A colleague of mine gave me this interesting little book. When he read my Waterloo book he revealed that he’d done a documentary in 2011 on the recovery of the bones of a British soldier in the Dutch dunes near Groote Keeten.


The soldier had died on the 27th of August 1799, during the landing of a British invasion force on the Dutch coast. The intention was to raise the Dutch  against their French allies and for the previous sovereign, Stadtholder William V of Orange. When the French had conquered the Dutch Republic in 1795 they installed a satellite government of Dutch revolutionaries.

Although the British invasion force managed to gain the Dutch fleet base (and fleet) at Den Helder and the city of Alkmaar, they were unable to make more headway towards Amsterdam, even after being reinforced by a Russian expeditionary force. Neither had Orangist sympathisers made much of a showing. Late in the year, the British and Russians reembarked, leaving little trace.

The discovery of the remains of the British soldier lead to an archeological dig at the site. The book describes the research, based on the finds at the site linked to historical evidence.

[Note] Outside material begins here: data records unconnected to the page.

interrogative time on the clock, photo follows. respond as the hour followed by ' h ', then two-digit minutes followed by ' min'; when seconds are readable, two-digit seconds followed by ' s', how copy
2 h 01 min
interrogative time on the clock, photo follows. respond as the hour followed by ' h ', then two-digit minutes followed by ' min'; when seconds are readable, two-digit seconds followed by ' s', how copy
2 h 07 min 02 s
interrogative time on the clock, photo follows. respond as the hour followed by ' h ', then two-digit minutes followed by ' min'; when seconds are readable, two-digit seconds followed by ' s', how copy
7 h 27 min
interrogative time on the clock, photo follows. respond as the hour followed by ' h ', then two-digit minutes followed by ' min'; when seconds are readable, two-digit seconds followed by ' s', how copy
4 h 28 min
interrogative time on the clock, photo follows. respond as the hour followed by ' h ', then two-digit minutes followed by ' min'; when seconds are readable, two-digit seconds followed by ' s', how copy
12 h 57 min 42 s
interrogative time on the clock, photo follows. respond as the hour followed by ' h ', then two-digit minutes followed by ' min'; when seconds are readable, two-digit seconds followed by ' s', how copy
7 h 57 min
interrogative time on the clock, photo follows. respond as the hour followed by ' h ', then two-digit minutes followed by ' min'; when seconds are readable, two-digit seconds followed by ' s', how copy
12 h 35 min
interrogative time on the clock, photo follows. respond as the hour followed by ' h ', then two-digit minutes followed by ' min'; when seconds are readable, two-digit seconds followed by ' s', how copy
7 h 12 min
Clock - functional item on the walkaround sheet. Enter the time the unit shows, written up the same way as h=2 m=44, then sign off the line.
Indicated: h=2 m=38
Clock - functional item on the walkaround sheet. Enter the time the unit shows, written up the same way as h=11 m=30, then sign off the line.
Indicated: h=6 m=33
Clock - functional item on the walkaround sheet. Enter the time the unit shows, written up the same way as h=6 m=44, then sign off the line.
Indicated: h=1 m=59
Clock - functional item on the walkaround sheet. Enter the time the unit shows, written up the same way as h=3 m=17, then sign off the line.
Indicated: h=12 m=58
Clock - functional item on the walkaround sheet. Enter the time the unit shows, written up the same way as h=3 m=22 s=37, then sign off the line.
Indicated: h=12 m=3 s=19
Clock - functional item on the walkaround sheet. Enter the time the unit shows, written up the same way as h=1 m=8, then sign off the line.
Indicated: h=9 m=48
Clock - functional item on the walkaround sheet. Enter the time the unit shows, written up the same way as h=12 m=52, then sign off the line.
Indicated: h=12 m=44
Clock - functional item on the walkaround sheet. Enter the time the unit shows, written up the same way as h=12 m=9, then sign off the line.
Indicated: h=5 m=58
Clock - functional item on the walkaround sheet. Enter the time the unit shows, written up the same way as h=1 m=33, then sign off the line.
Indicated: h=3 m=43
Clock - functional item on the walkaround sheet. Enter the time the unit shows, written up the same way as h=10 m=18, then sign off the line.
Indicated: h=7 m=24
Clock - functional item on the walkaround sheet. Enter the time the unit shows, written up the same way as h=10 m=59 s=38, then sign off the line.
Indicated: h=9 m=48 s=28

There’s the estimates of length and age based on the skeleton, the analysis of the wood and metals of a musket, some cloth and buttons which all go some way to identifying it as the remains of a soldier of the Coldstream Guards.

A more precise identification was not possible, although based on letters and official records, the search could be narrowed down to a handful of individuals who had died on the 27th of August.


In 2012 the remains were returned to the Coldstream Guards for interment in Britain.